The European Space Agency (ESA) and Roscosmos are advancing their joint ExoMars 2022 mission to search for signs of ancient life on Mars. While parachute issues delayed the project last year, recent tests show notable improvements.
For context, ESA and Roscosmos planned to launch ExoMars 2020 alongside NASA's Perseverance rover during last summer's optimal window, sharing the goal of detecting past microbial life. Technical hurdles postponed the launch to summer 2022.
Landing on Mars is notoriously difficult due to its thin atmosphere, which offers limited drag for deceleration.
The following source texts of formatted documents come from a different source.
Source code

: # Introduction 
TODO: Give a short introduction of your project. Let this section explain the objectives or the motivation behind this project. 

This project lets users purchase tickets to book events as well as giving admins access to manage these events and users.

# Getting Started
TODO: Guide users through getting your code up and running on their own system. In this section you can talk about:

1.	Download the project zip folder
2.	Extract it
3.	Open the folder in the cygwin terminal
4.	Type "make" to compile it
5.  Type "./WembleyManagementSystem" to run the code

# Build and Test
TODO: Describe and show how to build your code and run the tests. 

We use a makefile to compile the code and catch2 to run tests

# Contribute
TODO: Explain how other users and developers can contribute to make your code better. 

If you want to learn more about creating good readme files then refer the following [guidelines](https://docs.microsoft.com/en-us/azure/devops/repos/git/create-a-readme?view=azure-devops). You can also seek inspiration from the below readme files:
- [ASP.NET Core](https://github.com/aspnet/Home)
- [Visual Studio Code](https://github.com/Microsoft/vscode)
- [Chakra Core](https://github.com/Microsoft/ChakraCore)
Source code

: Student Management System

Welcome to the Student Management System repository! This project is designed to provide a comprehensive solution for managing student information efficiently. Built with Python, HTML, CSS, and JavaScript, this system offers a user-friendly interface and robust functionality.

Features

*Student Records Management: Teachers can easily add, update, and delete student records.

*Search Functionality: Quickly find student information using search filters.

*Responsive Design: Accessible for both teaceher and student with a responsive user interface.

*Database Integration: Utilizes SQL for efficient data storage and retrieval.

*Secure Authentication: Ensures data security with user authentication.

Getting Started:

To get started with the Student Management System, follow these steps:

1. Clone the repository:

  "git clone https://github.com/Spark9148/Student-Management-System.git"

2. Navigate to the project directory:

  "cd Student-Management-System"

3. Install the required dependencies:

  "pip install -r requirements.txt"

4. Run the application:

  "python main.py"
Probes hurtling in at over 20,000 km/h must slow dramatically in roughly six minutes for a safe touchdown.
Like NASA and China's recent successes, ESA and Roscosmos are deploying massive parachutes: a 15-meter supersonic one and a 35-meter subsonic one, each with its own pilot chute.
High-altitude tests last year revealed deployment failures, prompting a delay to avoid risking a Mars surface crash given the mission's high stakes.
On June 24, tests at Sweden's Esrange Space Center in Kiruna lifted an ExoMars capsule mockup to 29 kilometers via helium balloon. It released the smaller supersonic parachute successfully, followed by the larger one.
The larger subsonic parachute sustained minor damage but still decelerated the capsule adequately.
Each main parachute has a pilot chute for proper deployment. Here, the larger one's pilot chute underperformed, causing excess stress and a small tear.
Optimism prevails: "The performance of the second main parachute was not perfect, but much improved [compared to previous tests] thanks to bag and canopy adjustments," noted Thierry Blancquaert, ExoMars program team leader.
Engineers are analyzing the issue ahead of drop tests in October and November. ESA plans to consult NASA's JPL experts, as before.
If successful, launch could occur in summer 2022, with landing in early 2023.
The mission features a Russian-built stationary science platform to probe the Martian environment. ESA's Rosalind Franklin rover will roam the surface, drill up to 2 meters deep to collect samples, and return them for analysis.